To optimize the performance of the locus-dependent ScCas9, a new Sc++ was engineered with a novel PAM-interacting domain from two related ScCas9 orthologs and was suggested to be simultaneously more broad, efficient, and accurate than the original ScCas9 in human cells [30]. We tried this variant with a mRNA/sgRNA duplex on two target sites but did not find obvious improved efficiency (data not shown). Because of our limited data, further experiments with more targets should be conducted to more accurately evaluate Sc++ activity.

Because the ScCas9 and SpCas9 sequences are homologous and a previous result showed that sgRNA scaffold substitution did not affect the efficiency (Figure 2), we presumed that identical modifications from SpCas9 can be used to optimize the ScCas9 system [23,25,26]. Both the ScCas9 protein and chemically modified crRNAs increased the indel frequency similar to SpCas9. After the injected rpl9-NAG F₀ embryos reached adulthood, we identified six of the eight individuals with indels by outcrossing, and Sanger sequencing of F₁ embryo-specific PCR performed on a positive F₀ embryo revealed comparable germline transmission efficiency (Table S4). Therefore, our optimized ScCas9 system was more practical for zebrafish gene editing.

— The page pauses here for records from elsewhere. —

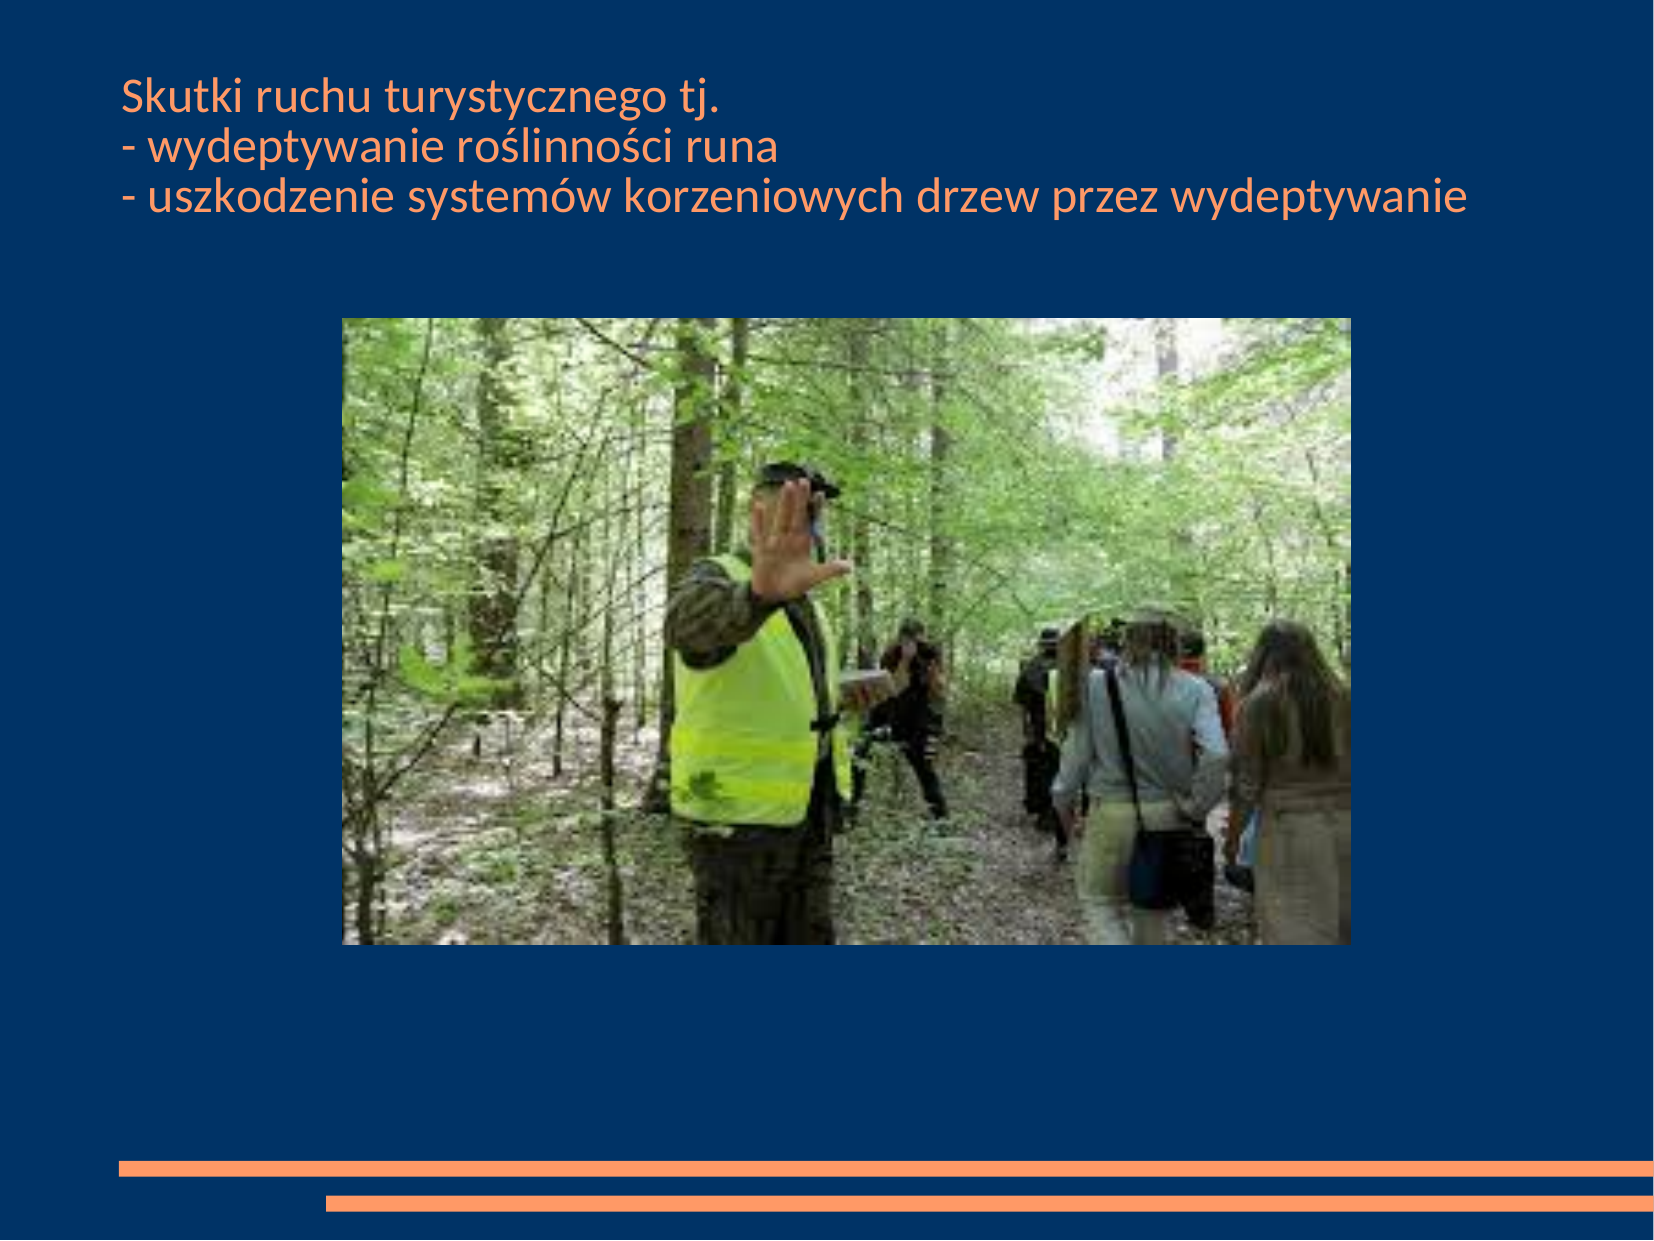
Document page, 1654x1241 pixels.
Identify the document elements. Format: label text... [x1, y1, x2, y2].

picture [342, 318, 1351, 945]
title Skutki ruchu turystycznego tj. - wydeptywanie roślinności runa - uszkodzenie systemów korzeniowych drzew przez wydeptywanie [121, 46, 1534, 254]
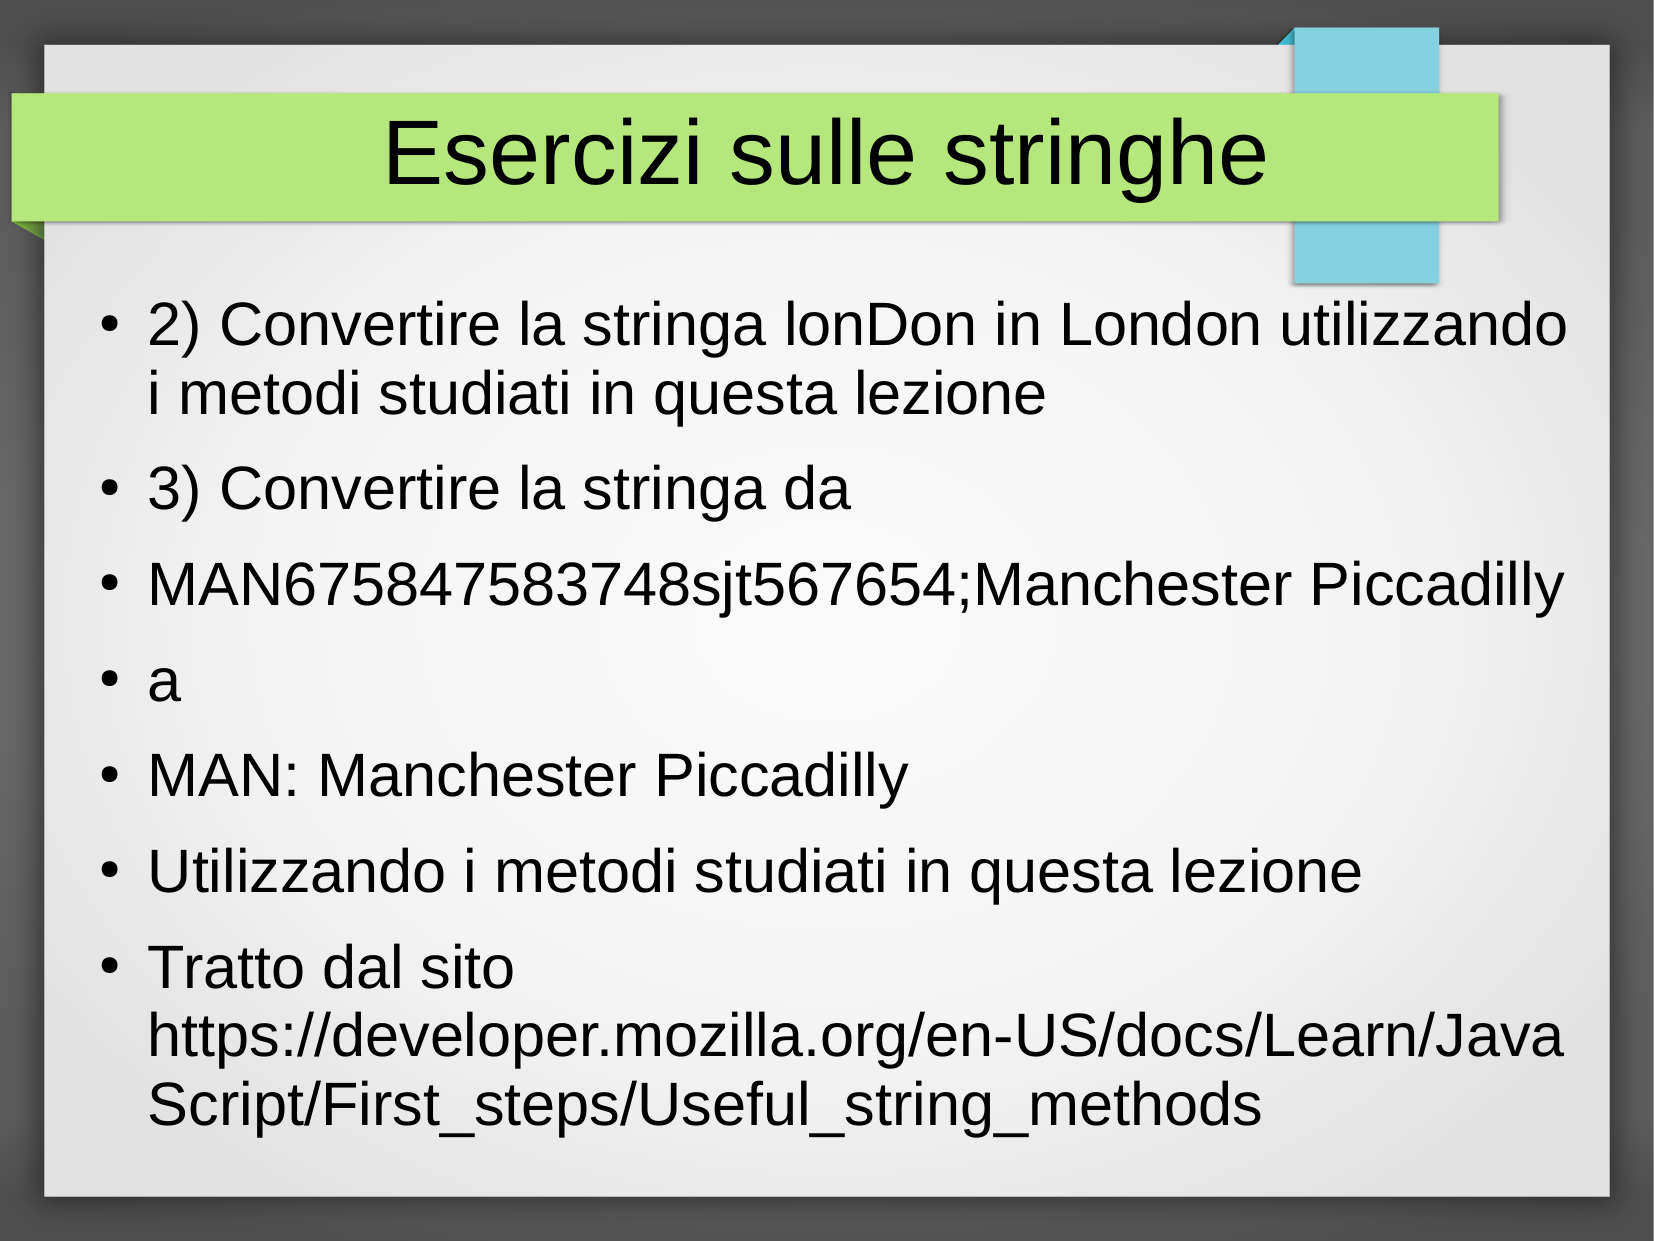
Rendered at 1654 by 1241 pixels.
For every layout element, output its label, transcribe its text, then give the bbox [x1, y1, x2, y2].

picture [0, 0, 1654, 1241]
list 2) Convertire la stringa lonDon in London utilizzando i metodi studiati in questa lezione 3) Convertire la stringa da MAN675847583748sjt567654;Manchester Piccadilly a MAN: Manchester Piccadilly Utilizzando i metodi studiati in questa lezione Tratto dal sito https://developer.mozilla.org/en-US/docs/Learn/JavaScript/First_steps/Useful_string_methods [82, 290, 1571, 1158]
title Esercizi sulle stringhe [82, 49, 1571, 257]
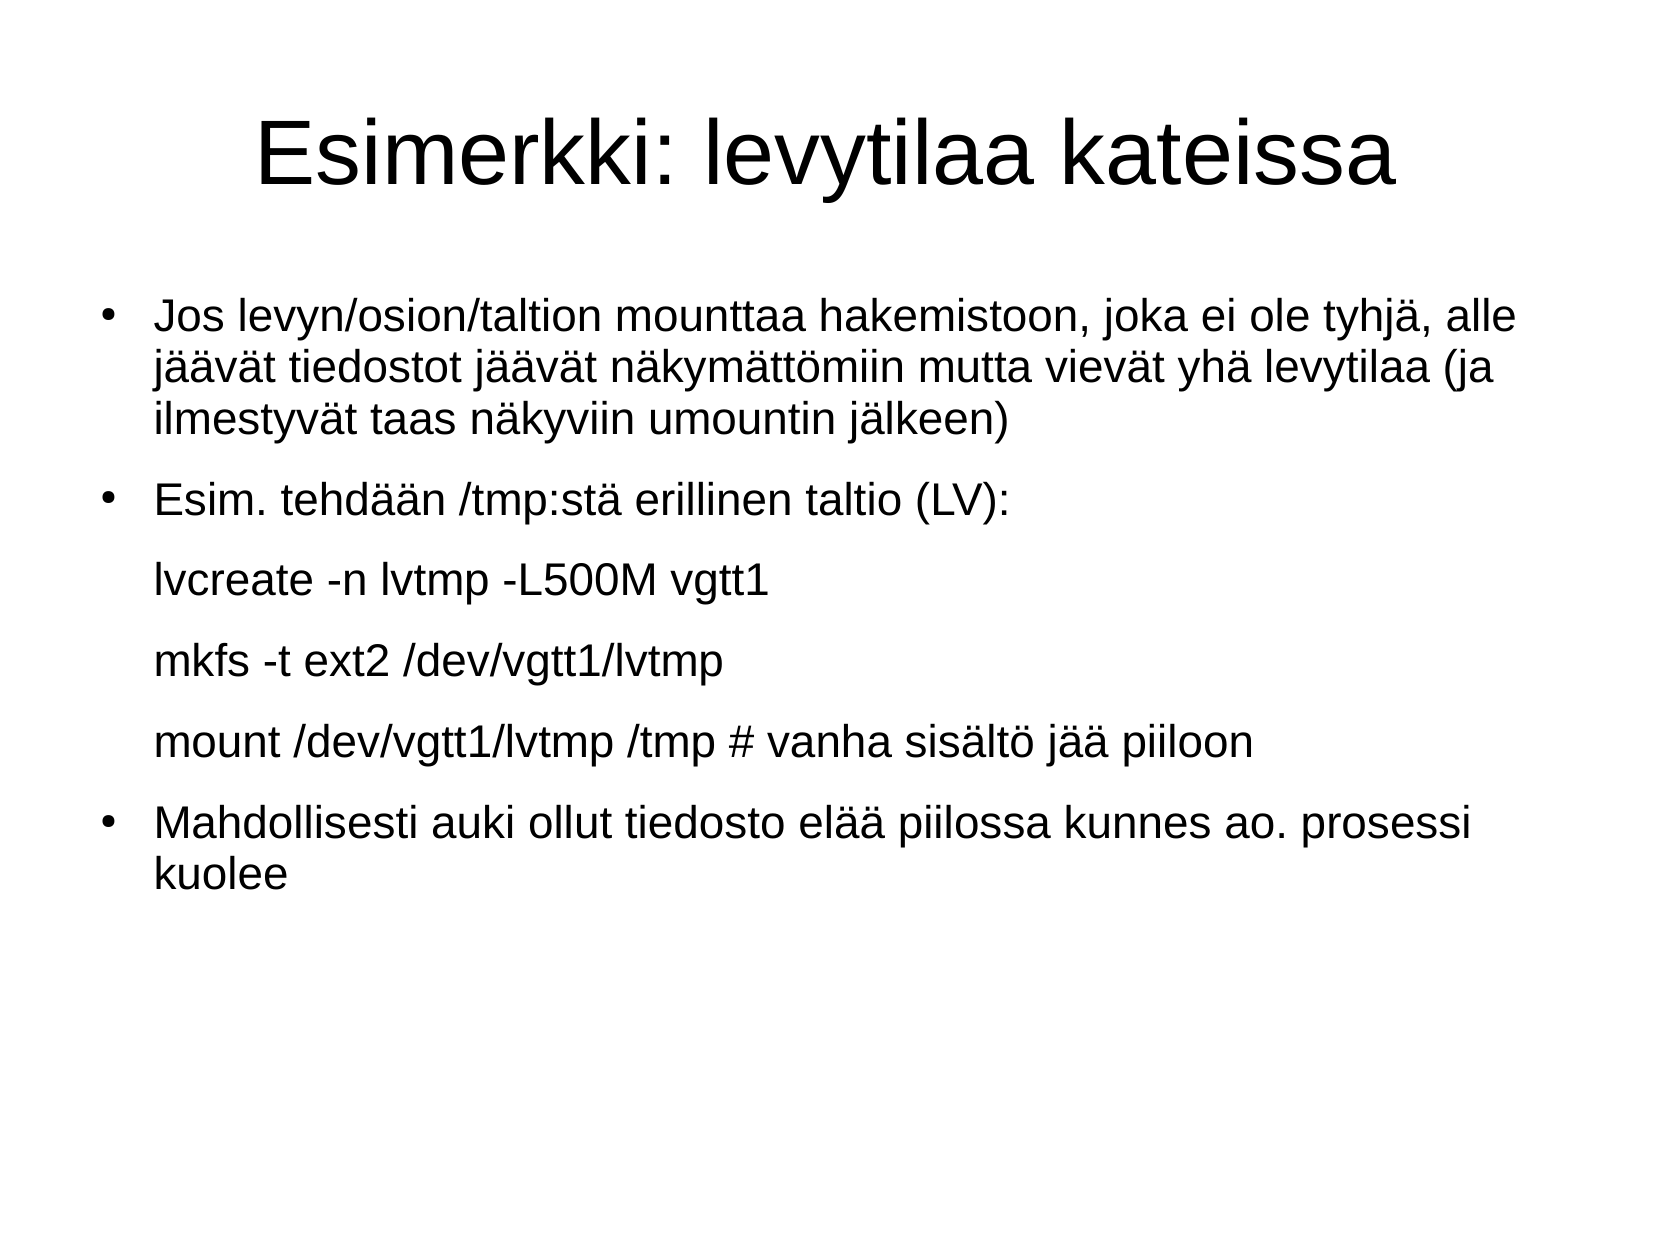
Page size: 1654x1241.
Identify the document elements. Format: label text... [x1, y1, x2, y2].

list Jos levyn/osion/taltion mounttaa hakemistoon, joka ei ole tyhjä, alle jäävät tiedostot jäävät näkymättömiin mutta vievät yhä levytilaa (ja ilmestyvät taas näkyviin umountin jälkeen) Esim. tehdään /tmp:stä erillinen taltio (LV): lvcreate -n lvtmp -L500M vgtt1 mkfs -t ext2 /dev/vgtt1/lvtmp mount /dev/vgtt1/lvtmp /tmp # vanha sisältö jää piiloon Mahdollisesti auki ollut tiedosto elää piilossa kunnes ao. prosessi kuolee [82, 290, 1571, 1010]
title Esimerkki: levytilaa kateissa [82, 49, 1571, 257]
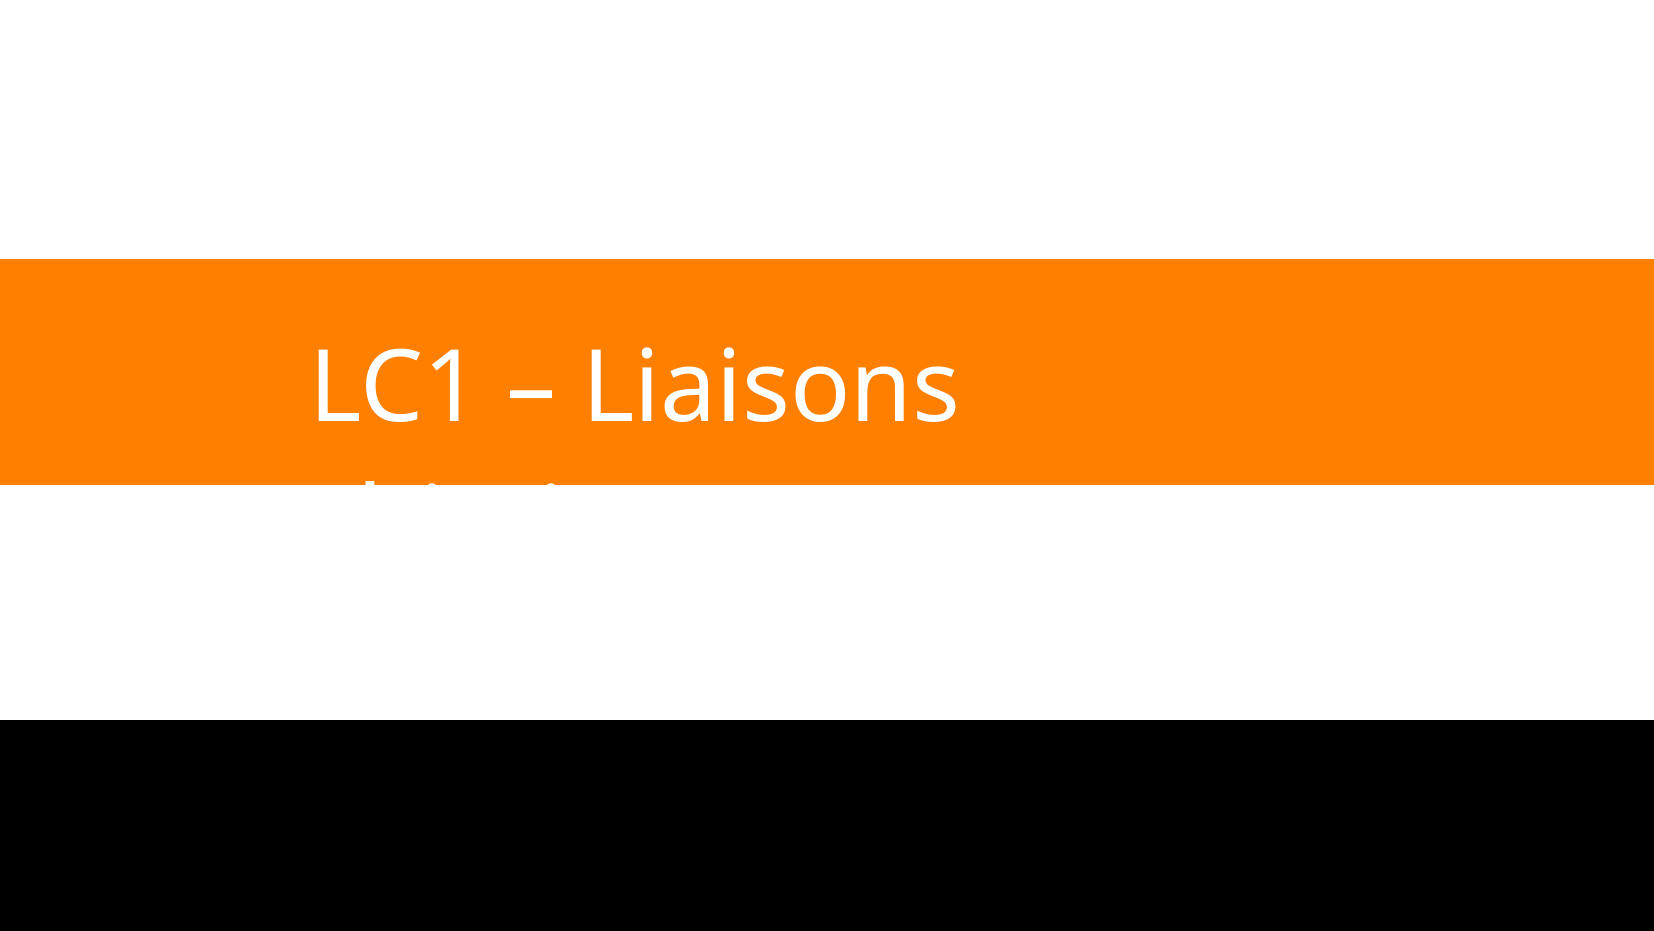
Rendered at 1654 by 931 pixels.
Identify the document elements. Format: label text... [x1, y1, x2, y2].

Until now, there was lack of single-base PAM-required CRISPR endonucleases in zebrafish. However, ScCas9, which is different from engineered SpCas9 variants such as xCas9 and SpCas9-NG [31,32], was first reported to target single-base PAM in zebrafish. ScCas9 substantially increases the editing scope in zebrafish, which might potentially expand the available base-editing tools and facilitate more precise homology-directed repair platforms.

5. Conclusions

In this study, we developed a procedure that uses the ScCas9 protein to efficiently introduce double-stranded break into the zebrafish genome. This system was optimized to target double-stranded DNA with the minimal NNG PAM and could expand the gene targeting scope in zebrafish; at a given site on the zebrafish genome, we now have more choices to select an appropriate nuclease for editing. This system should significantly expand CRISPR/Cas9 technology use in zebrafish.